WHAT THE EXERCISE ASKS –
Beginning at the line that includes "Locate the red banner at (935, 319)" in the entries below, print each line exactly as it appears, through the last one.

[Items listed in a dataset]
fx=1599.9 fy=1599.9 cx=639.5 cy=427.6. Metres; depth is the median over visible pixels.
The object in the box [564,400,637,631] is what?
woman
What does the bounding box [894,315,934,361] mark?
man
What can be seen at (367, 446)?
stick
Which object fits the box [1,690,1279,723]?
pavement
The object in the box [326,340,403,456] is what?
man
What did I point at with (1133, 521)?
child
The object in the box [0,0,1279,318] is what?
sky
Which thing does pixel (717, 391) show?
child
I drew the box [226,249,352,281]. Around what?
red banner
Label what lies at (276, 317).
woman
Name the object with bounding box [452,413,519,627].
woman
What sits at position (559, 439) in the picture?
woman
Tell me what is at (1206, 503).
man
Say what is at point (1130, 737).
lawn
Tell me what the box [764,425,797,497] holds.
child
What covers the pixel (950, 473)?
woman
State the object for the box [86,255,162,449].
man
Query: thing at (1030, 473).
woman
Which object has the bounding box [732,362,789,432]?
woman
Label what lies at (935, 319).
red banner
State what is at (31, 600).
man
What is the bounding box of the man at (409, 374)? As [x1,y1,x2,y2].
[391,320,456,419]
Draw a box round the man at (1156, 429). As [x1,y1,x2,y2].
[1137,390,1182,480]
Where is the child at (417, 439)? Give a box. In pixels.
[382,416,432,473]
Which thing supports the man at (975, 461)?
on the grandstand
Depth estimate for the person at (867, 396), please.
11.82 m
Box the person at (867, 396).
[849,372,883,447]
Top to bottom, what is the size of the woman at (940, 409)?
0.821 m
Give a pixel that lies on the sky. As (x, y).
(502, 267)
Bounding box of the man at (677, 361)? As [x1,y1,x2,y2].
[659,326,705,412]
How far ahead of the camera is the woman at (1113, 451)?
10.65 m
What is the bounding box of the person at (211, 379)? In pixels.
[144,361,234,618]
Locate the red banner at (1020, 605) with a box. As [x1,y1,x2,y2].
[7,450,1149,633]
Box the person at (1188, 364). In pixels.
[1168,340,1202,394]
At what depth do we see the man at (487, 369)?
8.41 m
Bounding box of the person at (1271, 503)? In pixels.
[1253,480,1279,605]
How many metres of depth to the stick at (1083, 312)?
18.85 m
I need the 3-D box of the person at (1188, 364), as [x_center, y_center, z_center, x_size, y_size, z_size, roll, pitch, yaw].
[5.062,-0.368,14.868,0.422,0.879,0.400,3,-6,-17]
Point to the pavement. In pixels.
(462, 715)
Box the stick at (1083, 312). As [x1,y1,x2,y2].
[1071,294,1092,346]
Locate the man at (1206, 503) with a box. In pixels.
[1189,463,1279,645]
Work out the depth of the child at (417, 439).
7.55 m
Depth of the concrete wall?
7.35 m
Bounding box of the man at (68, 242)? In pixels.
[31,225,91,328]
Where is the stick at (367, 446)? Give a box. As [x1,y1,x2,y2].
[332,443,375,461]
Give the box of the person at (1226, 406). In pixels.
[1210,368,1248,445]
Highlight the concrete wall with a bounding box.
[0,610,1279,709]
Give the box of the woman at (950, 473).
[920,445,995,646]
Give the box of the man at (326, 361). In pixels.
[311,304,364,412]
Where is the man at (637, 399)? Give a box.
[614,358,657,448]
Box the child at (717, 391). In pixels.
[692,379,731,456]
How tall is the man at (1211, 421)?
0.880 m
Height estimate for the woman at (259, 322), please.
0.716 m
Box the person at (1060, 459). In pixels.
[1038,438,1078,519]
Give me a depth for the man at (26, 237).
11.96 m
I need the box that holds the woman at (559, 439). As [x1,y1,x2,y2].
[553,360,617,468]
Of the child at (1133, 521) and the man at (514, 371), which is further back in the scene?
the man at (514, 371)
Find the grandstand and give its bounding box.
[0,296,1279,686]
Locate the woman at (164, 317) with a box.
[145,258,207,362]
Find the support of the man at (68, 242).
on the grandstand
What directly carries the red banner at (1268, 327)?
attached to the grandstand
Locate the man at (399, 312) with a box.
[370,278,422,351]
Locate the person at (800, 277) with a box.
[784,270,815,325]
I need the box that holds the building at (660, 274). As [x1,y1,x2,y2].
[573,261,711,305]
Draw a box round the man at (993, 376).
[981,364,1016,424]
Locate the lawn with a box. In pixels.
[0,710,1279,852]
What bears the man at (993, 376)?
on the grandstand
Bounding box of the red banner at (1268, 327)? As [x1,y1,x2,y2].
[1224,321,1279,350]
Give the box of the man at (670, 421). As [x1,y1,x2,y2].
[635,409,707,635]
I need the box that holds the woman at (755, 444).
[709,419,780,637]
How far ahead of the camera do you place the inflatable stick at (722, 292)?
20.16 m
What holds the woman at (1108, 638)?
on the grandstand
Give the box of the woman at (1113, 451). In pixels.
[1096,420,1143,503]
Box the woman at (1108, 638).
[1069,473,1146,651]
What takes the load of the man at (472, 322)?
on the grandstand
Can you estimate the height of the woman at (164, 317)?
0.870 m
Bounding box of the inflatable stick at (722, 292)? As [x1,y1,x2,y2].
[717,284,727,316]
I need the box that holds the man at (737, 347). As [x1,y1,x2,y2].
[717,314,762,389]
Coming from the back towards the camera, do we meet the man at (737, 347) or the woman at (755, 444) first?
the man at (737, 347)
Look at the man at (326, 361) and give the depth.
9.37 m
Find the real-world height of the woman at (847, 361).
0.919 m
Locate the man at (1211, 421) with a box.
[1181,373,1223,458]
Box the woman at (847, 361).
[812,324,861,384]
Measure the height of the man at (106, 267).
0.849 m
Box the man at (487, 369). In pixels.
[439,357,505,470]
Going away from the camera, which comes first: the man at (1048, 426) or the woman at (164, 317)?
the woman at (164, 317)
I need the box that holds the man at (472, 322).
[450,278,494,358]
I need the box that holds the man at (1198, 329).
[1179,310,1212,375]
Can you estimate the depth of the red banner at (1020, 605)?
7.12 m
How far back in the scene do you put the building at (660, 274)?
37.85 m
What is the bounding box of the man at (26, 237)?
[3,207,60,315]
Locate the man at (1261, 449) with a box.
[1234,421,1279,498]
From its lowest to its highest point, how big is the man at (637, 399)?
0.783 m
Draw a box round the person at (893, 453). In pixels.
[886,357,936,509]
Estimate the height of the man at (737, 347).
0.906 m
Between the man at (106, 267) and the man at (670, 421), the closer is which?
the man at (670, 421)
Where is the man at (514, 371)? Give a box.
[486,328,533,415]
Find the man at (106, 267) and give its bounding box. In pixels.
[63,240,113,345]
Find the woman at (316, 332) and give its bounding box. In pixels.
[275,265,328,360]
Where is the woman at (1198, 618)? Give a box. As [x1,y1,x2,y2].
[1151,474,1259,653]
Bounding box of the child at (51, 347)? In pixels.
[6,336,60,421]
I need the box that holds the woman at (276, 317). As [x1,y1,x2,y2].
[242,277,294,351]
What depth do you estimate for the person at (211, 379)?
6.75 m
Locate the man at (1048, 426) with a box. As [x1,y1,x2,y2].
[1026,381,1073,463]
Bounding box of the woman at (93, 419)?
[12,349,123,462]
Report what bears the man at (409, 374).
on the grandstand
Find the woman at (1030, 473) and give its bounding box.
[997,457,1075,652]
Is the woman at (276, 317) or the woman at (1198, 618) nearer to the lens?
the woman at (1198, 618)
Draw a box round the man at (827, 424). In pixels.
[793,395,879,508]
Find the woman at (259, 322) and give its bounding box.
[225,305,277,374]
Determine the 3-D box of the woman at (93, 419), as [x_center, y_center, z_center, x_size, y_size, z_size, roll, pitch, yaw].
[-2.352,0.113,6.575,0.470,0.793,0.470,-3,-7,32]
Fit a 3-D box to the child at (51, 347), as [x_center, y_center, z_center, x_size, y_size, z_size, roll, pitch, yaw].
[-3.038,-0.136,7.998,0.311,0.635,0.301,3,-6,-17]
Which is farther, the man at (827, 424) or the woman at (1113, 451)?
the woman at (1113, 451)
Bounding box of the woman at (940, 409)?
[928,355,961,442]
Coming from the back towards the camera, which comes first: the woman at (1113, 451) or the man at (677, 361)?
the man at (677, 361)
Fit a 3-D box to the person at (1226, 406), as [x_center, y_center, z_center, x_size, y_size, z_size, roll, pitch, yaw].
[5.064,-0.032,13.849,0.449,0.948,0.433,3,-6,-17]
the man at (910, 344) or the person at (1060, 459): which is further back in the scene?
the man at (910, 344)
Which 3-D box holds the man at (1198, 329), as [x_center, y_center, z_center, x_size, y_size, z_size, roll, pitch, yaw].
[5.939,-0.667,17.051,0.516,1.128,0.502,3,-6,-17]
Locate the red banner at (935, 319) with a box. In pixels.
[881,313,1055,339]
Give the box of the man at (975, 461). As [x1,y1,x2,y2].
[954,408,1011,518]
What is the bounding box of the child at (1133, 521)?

SOLUTION FOR THIS PROBLEM –
Locate the red banner at (935, 319) with a box. In pixels.
[881,313,1055,339]
Give the box of the man at (975, 461). As [x1,y1,x2,y2].
[954,408,1011,518]
What is the bounding box of the child at (1133, 521)?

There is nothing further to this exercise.